EXTRACTED INFORMATION =

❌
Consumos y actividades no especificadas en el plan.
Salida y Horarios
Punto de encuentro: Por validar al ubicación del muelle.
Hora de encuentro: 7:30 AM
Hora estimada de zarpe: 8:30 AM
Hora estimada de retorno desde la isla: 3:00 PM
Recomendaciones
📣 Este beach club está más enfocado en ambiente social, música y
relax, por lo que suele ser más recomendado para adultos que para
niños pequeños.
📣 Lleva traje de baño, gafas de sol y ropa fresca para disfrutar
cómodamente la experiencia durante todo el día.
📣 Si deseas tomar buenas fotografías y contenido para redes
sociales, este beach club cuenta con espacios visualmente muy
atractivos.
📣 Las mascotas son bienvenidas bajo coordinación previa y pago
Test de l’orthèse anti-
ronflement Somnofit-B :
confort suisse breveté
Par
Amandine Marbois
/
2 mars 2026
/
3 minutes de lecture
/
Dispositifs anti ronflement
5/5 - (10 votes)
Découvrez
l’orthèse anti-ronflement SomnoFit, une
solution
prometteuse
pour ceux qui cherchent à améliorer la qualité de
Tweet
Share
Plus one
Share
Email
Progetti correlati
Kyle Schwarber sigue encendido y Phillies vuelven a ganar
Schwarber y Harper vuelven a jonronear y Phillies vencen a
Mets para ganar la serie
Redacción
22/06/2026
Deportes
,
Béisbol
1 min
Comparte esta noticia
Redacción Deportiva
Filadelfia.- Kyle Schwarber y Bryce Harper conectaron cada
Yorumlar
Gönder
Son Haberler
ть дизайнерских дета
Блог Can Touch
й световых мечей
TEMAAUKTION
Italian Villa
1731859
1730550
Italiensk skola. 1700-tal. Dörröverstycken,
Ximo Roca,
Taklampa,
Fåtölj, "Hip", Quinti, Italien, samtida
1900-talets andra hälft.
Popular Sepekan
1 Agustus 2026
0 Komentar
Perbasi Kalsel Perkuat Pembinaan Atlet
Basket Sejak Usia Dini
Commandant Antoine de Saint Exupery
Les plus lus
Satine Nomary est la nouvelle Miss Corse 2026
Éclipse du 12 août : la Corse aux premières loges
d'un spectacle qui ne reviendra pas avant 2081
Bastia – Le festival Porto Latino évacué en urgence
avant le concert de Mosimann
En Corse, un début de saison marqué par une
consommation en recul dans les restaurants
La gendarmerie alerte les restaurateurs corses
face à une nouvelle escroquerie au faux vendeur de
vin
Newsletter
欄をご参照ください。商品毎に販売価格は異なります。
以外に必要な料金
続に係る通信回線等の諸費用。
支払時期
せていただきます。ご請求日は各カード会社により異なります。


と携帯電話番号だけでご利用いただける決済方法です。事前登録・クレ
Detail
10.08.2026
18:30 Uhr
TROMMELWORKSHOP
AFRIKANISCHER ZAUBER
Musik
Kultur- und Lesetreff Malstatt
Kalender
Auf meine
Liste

WHAT IS EXPECTED =
Copy out, from the records above, every line that holds the string "nouvelle".

TASK OUTPUT =
Satine Nomary est la nouvelle Miss Corse 2026
face à une nouvelle escroquerie au faux vendeur de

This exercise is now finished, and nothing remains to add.